Breakaway South Ossetia will hold an independence referendum on November 12 – the same day that presidential elections are scheduled in the unrecognized republic.
Tbilisi has already warned that the referendum may lead to destabilization and “to a disruption of the peace process.”
South Ossetian leader Eduard Kokoity has signed a decree about the referendum, the South Ossetian Press and Information Committee reported.
The following question will be put forward at the referendum: “Do you agree with the preservation of the South Ossetian Republic’s current status of independent state and [for South Ossetia] to be internationally recognized?”
In a similar referendum in 1992, which was not internationally recognized, 98% of residents of the unrecognized republic voted for independence.
The announcement of a repeat referendum was not a surprise after Russian President Vladimir Putin’s July 6 statement, when he reiterated that a universal principle should become the basis for solving conflicts and hinted that referendums should be held in breakaway regions.
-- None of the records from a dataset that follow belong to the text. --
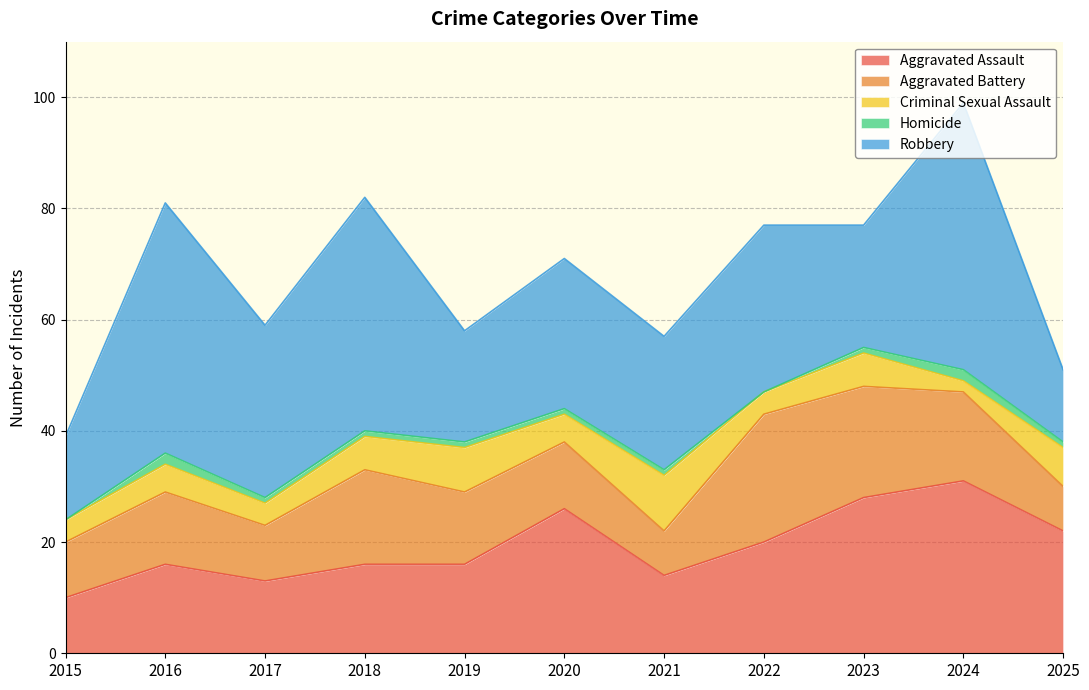

Which series has the largest range (max minus min)?

Robbery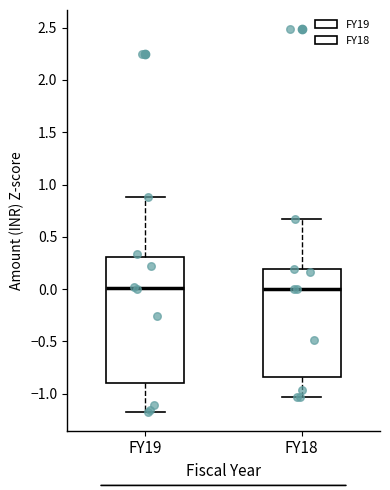

Reading left to right, read every box against the y-axis: the position of its median line, the range the box covers, and the ends of its whiskers. The values are not printed on the chart, so give them approximately, as read against the axis.

FY19: median 0.00, box -0.90 to 0.30, whiskers -1.15 to 0.90
FY18: median 0.00, box -0.85 to 0.20, whiskers -1.05 to 0.65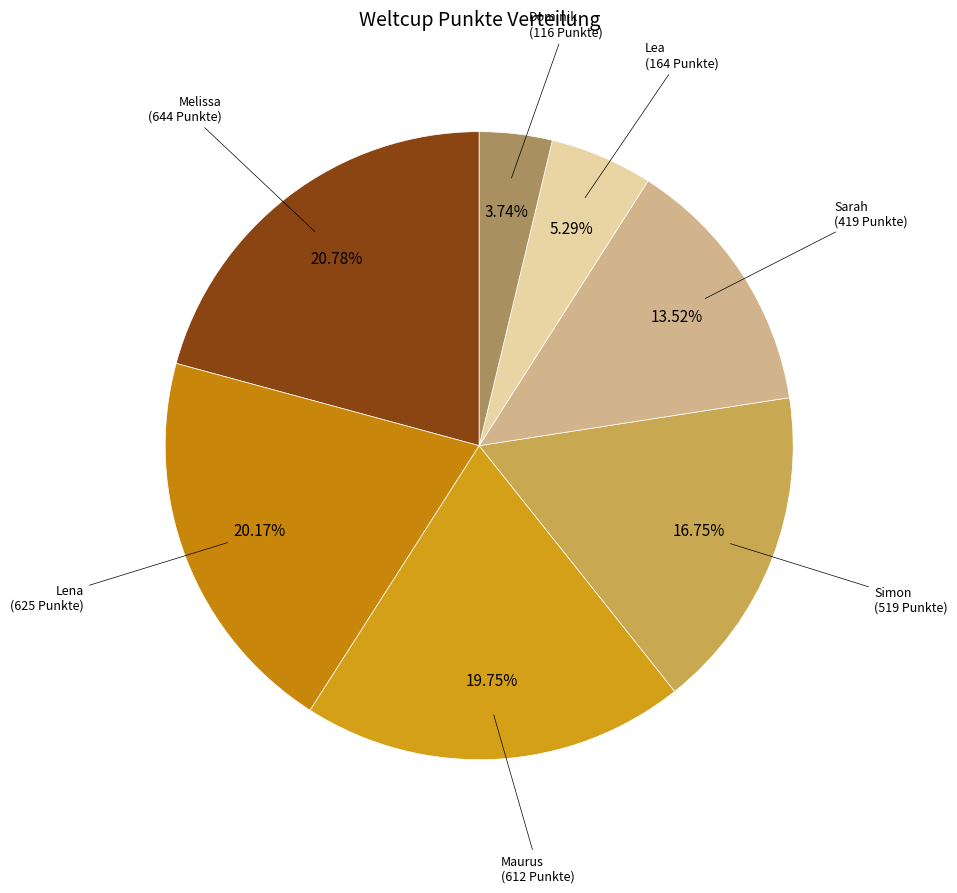

Rank the categories by value from highest to lowest.

Melissa, Lena, Maurus, Simon, Sarah, Lea, Dominik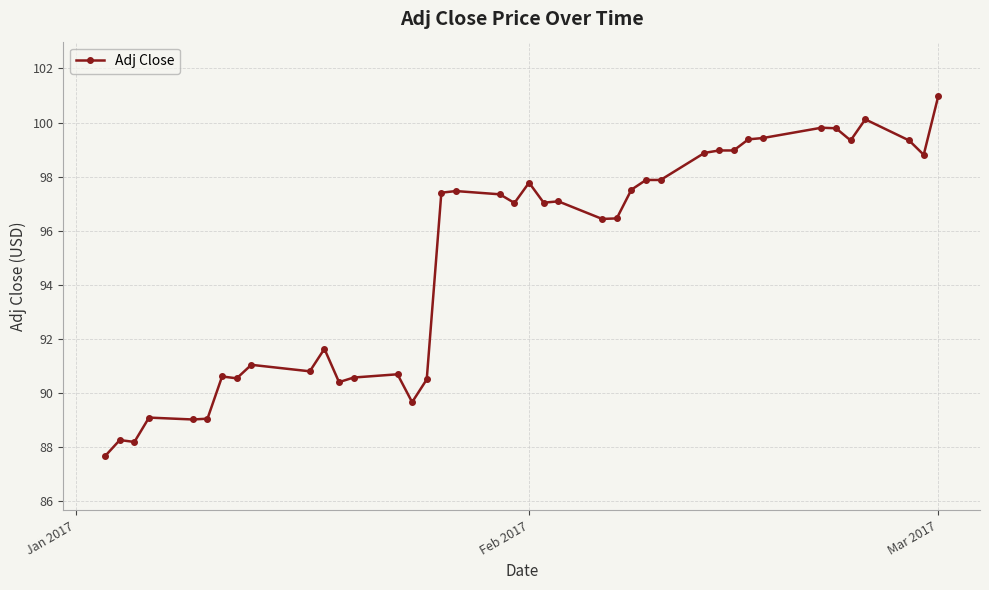

How many data points does each series have?

40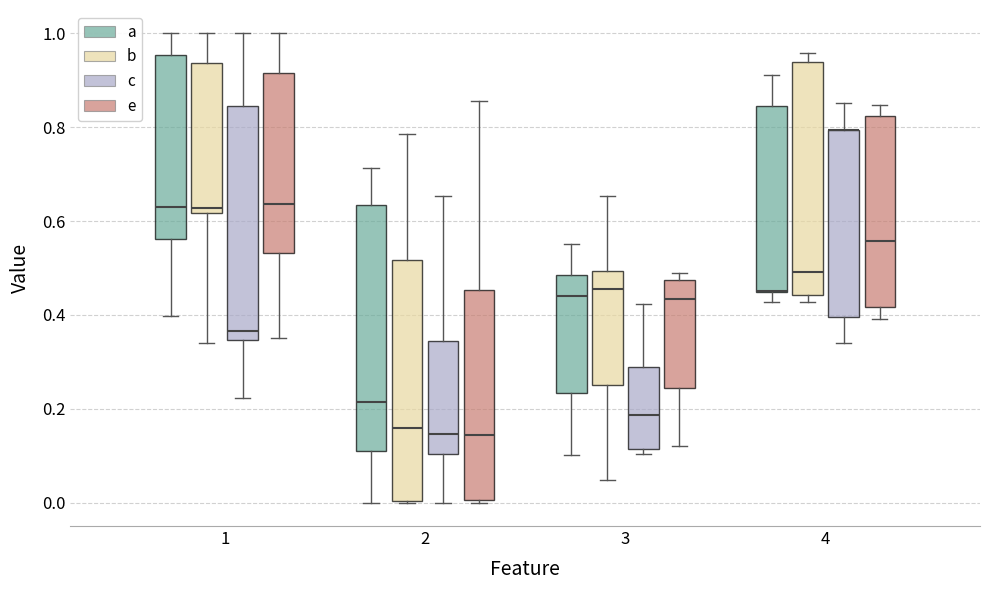

Where is the upper edge of the box for 1 (a) on the y-axis? The values are not printed on the chart, so give them approximately, as read against the axis.

0.96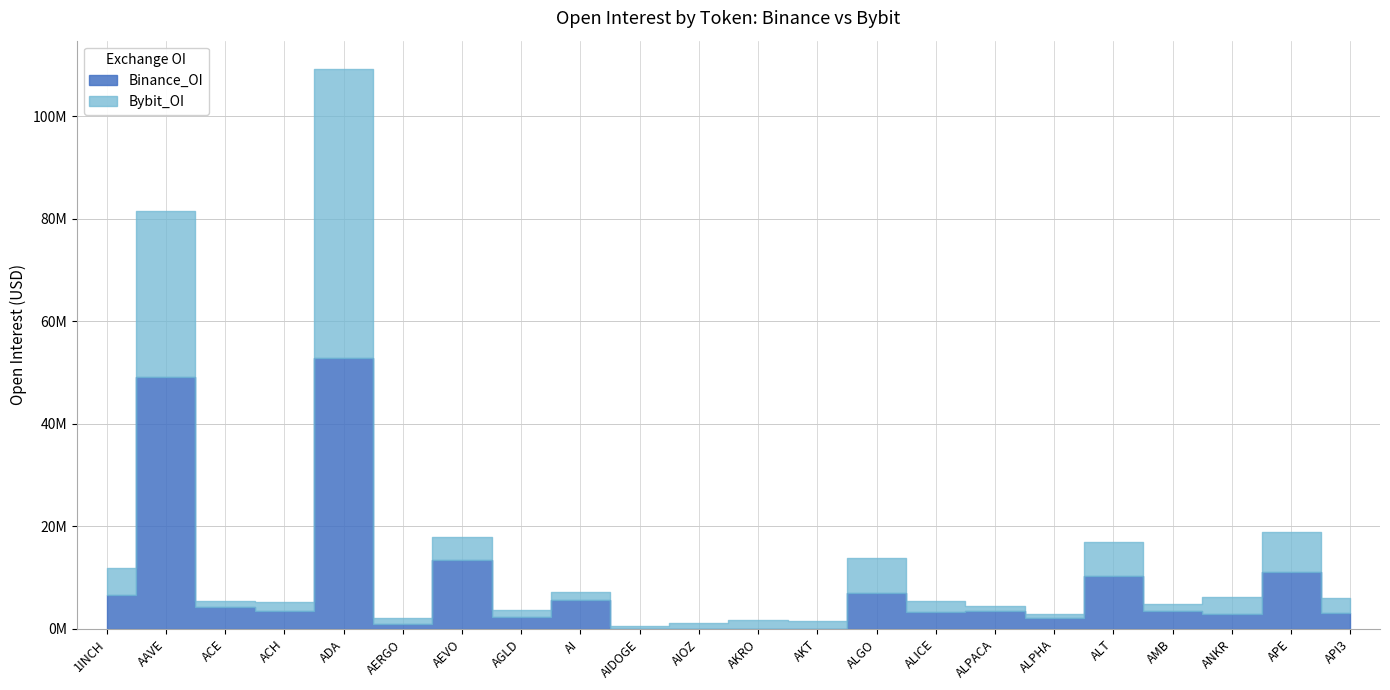

Where does the Binance_OI series first go above 3420854?

1INCH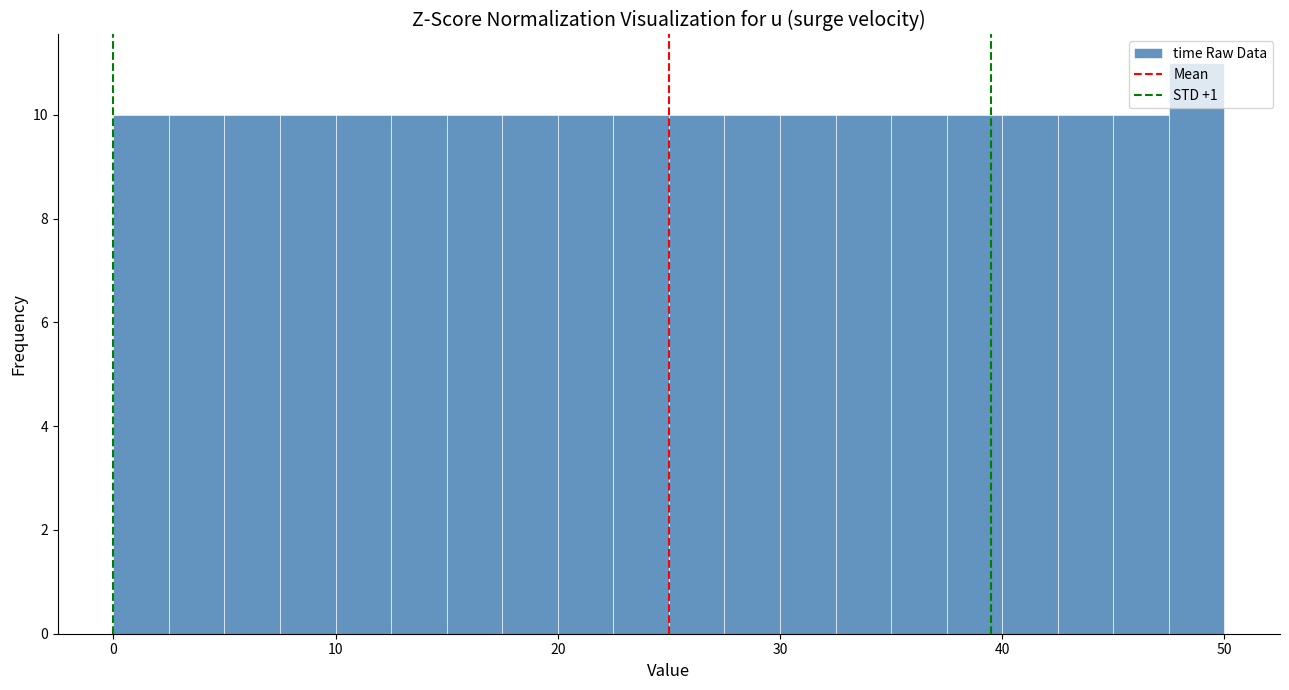

Read against the x-axis, roughly where is the centre of the tallest bar?

49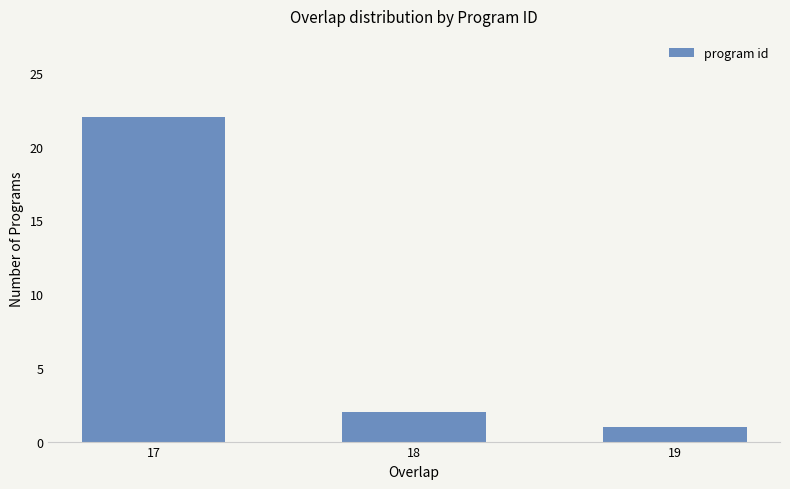

Count the number of categories in the chart.

3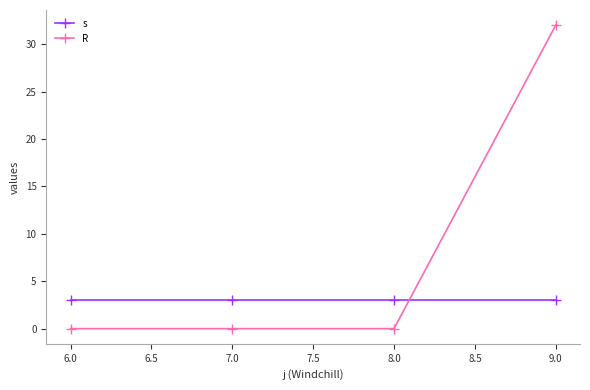

Is the value of R at 6.0 greater than the value of s at 6.0?

No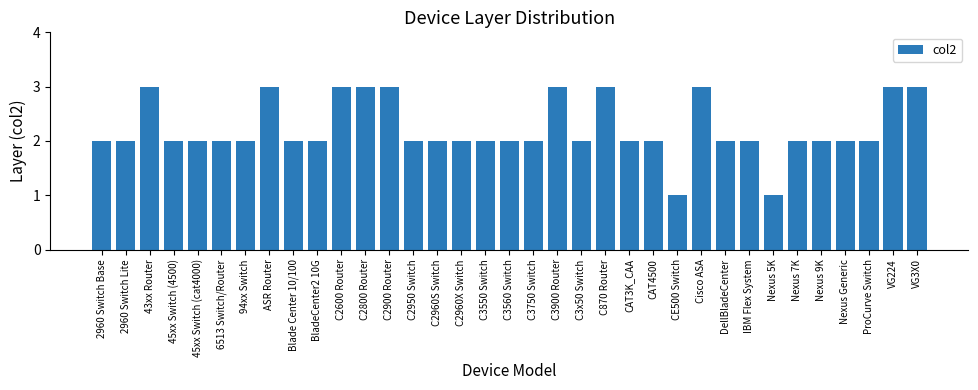

True or false: the data shows 3 at C2800 Router.

True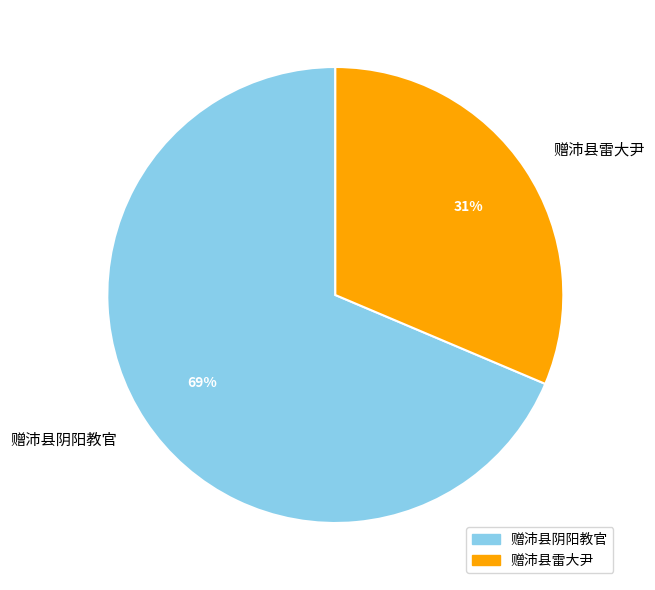

Is 赠沛县雷大尹 the majority of the pie?

No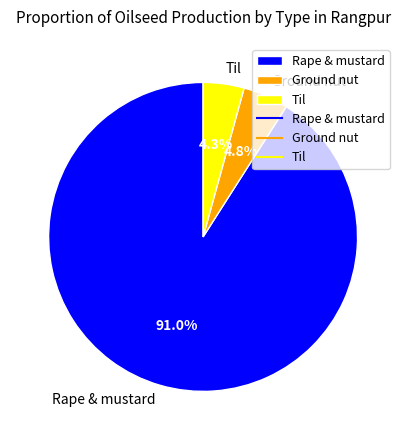

To the nearest percent, what percentage of the pie is Ground nut?

5%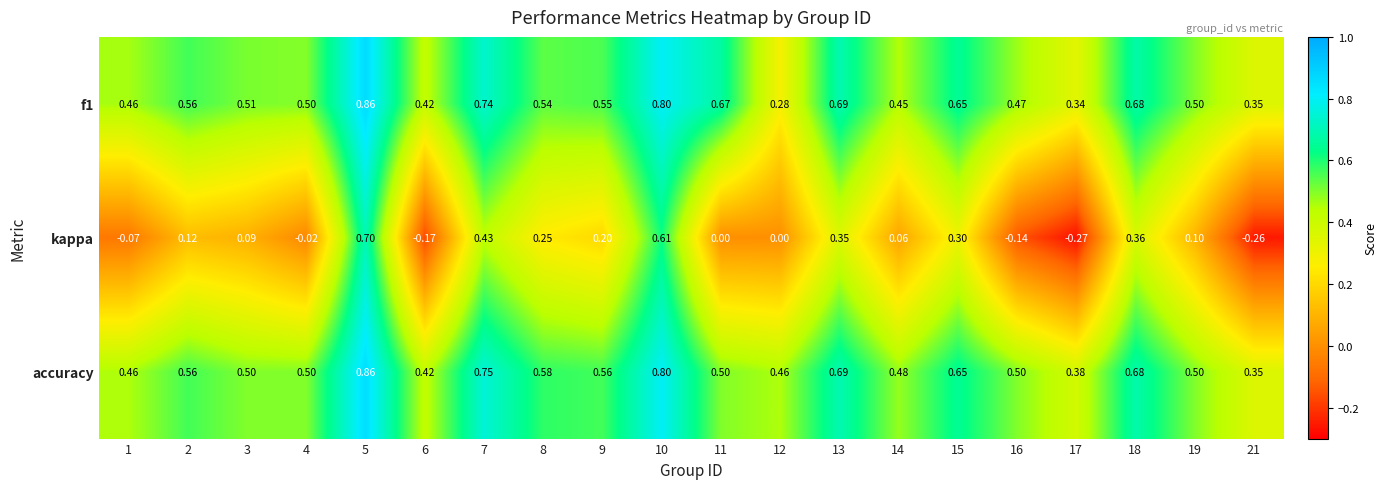

What is the spread (max minus min) of values at 13?

0.3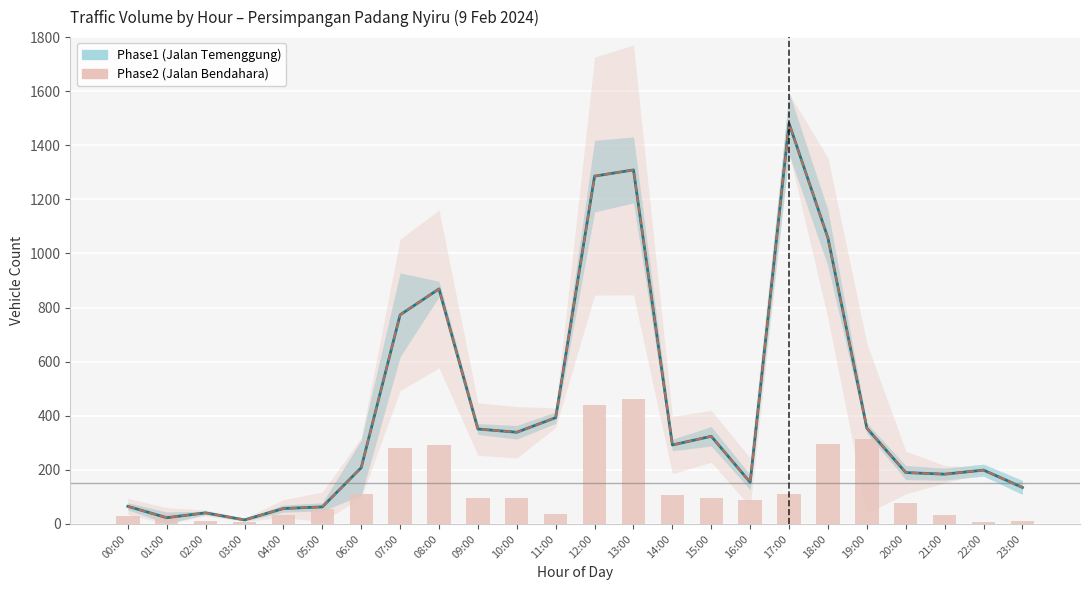

What position from the left is 12:00?

13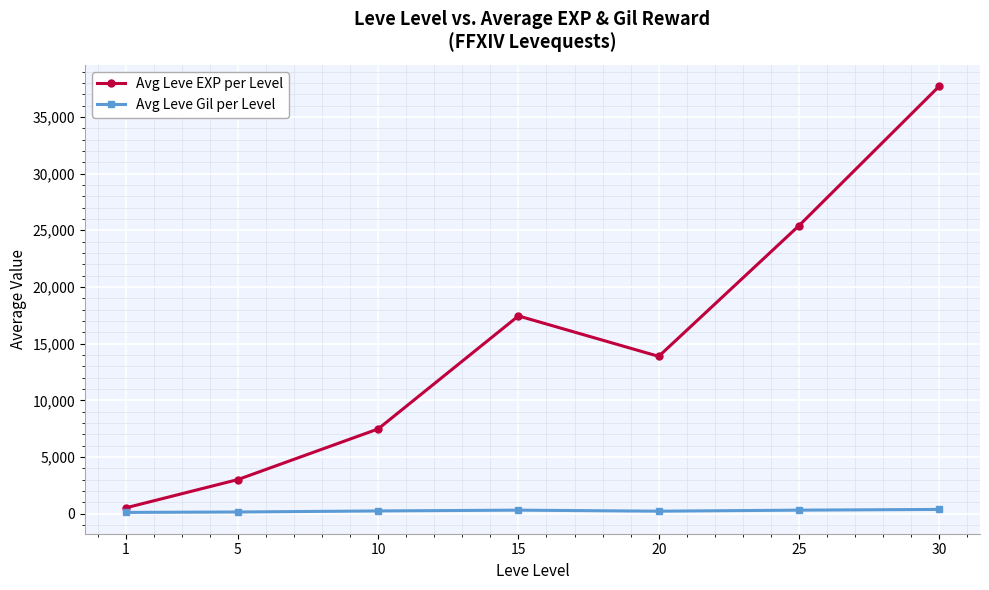

How many data points in Avg Leve Gil per Level are less than 242?

3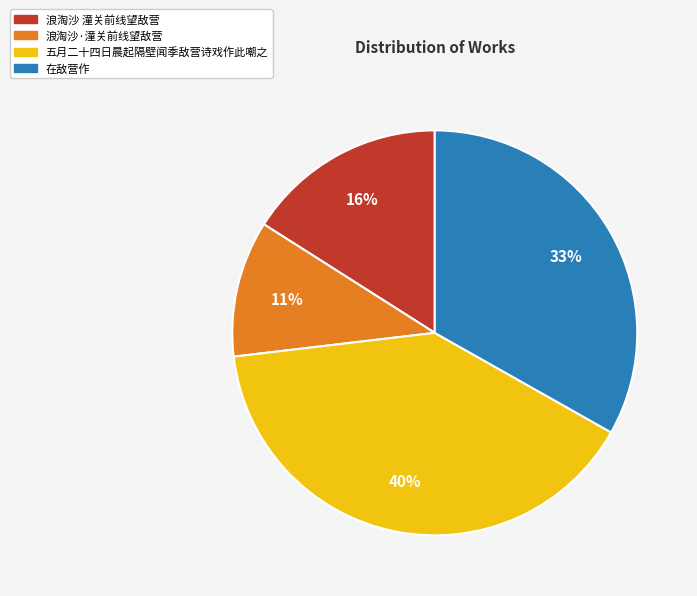

Count the number of slices in the pie.

4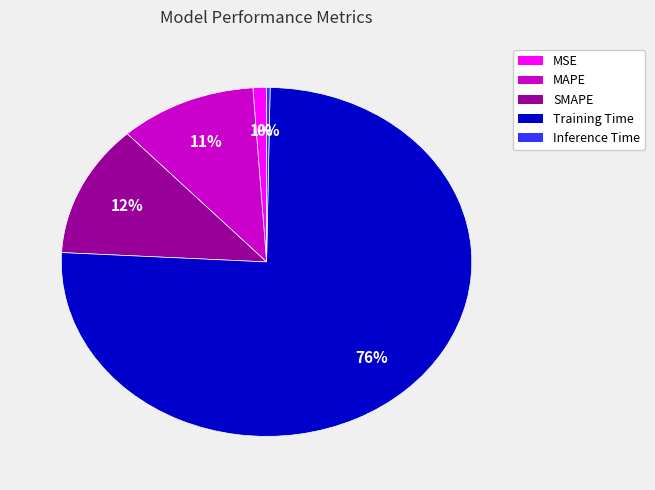

Count the number of slices in the pie.

5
Putin said that Russia made a courageous step when it decided to hold a referendum in Chechnya. “My principle is that whatever the dramatic situation is we should eventually ask for the people’s opinion,” the Russian leader said.
“The same should be done in Abkhazia and in other places,” he added.
Earlier, Russian Foreign Minister Sergey Lavrov said that Georgia should not hesitate over a South Ossetian referendum on, as he put it, “self-determination.”
“The issue of self-determination is part of international law, which is carried out through an expression of will [of the people]… Russia was not afraid to push for this referendum in Chechnya and it was held,” Lavrov said on June 2.
The Georgian Foreign Ministry warned in an August 29 statement that breakaway South Ossetia’s plans to hold the referendum aims “to deliberately heighten tension and destabilize the situation in the region,” which “will lead to a disruption of the peace process.”
In a separate statement issued on September 8 the Georgian Foreign Ministry said that the referendum will “carry no legal or legitimate force.”
“It is therefore all the more alarming that Russia, as a mediator in the negotiation process, instead of objectively assessing the existing situation is continuing to insistently argue that conducting referendums is an internal affair of South Ossetia,” the Georgian Foreign Ministry said.
Unlike South Ossetia, it seems that Georgia’s other breakaway region of Abkhazia has no intentions of holding a similar referendum.
Speaking at a news conference in Moscow on September 1 Abkhaz leader Sergey Bagapsh said that currently there is no need to hold a repeat independence referendum in Abkhazia. A referendum, which was not internationally recognized, was held in Abkhazia in 1999.
“This is not the kind of thing that is possible to hold every month,” Bagapsh said.